I, for one, am not convinced that this direction will be adhered to.

Life Healthcare appears to make a business from evading legal restrictions on its practice. The from page of its website informs us,
With draconian EU legislation pending for the UK marketplace your right to buy optimum dose nutritional supplements may be limited, and some ingredients may no longer be available. Fortunately as we are based outside the EU (in the Channel Islands), Life Healthcare can continue to supply these high potency supplements that may have to be withdrawn from the UK and Europe in the coming months and years.

The current weakness of consumer protection laws in the UK will indeed be strengthened in the next few weeks as vastly improved consumer trading legislation comes into force. Whether this makes any difference to companies such as Life Healthcare remains to be seen.

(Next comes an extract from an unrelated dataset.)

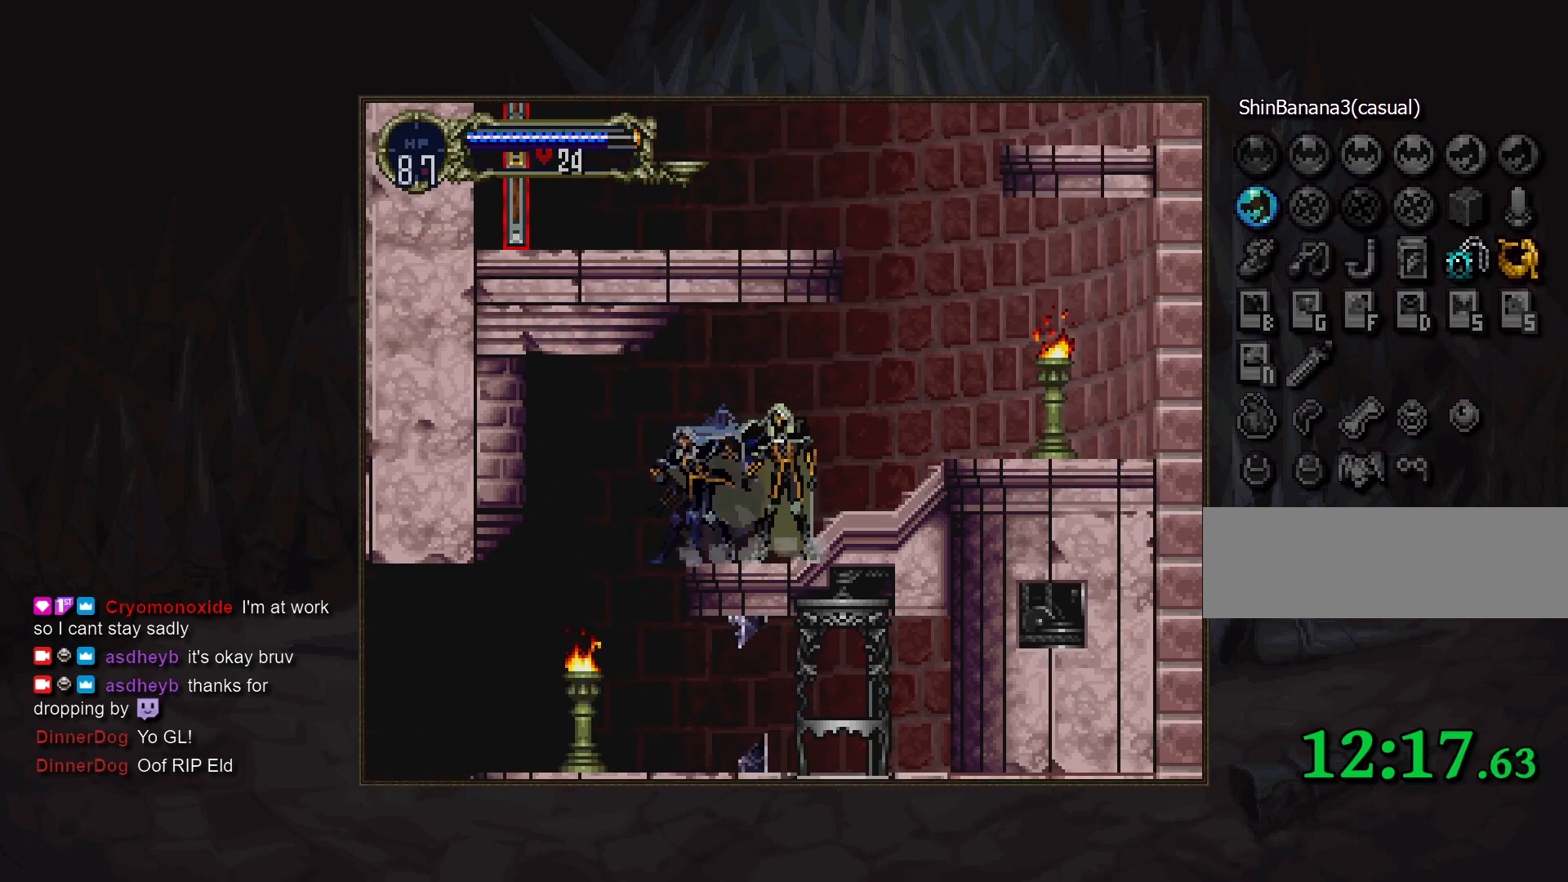
{"buttons": ["CROSS"], "events": [[33, "TRIANGLE", "up"], [50, "CIRCLE", "up"], [100, "CIRCLE", "down"], [133, "TRIANGLE", "down"], [183, "TRIANGLE", "up"], [200, "CIRCLE", "up"], [267, "CIRCLE", "down"], [283, "TRIANGLE", "down"], [350, "TRIANGLE", "up"], [367, "CIRCLE", "up"], [467, "CROSS", "down"]]}
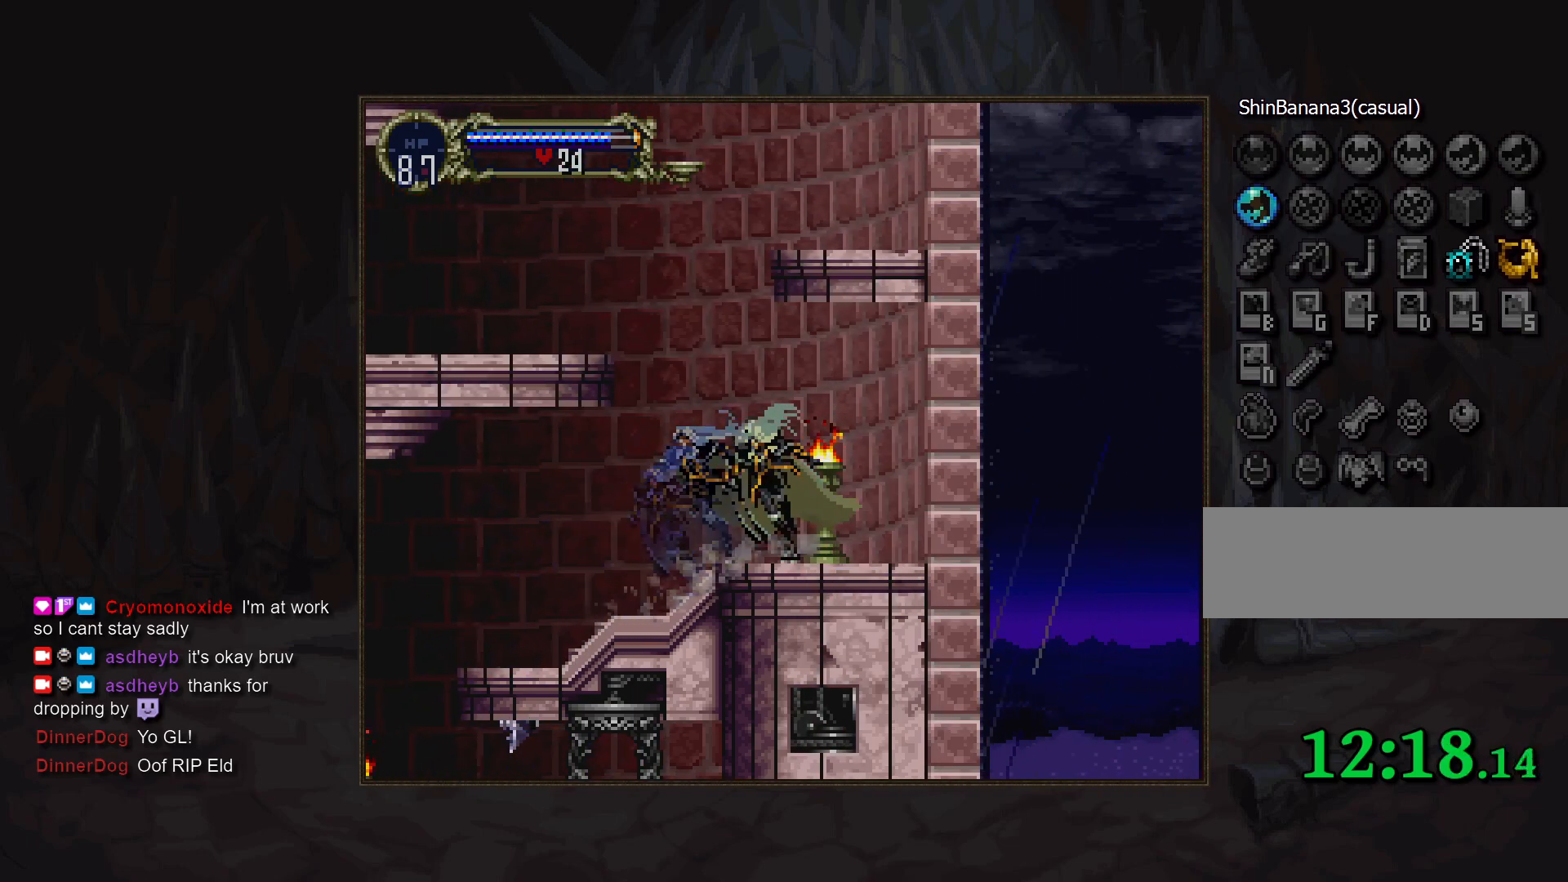
{"buttons": [], "events": [[417, "CROSS", "up"]]}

*****************************************************************************

Postscript

It would appear that fleeing to the channel island might not be the get out of gaol free ticket Life Healthcare hope for. Yesterday in parliament, the Minister for Health Dawn Primarolo, responded to a question asking what the Government was doing about such loopholes. She replied,
The FSA continues to work with the Ministry of Justice, the Department responsible for the Crown Dependencies, and the administrations in the Crown Dependencies regarding implementation of the food supplements directive and Nutrition and Health Claims Regulation to prevent trade in food supplements that would be illegal in the United Kingdom.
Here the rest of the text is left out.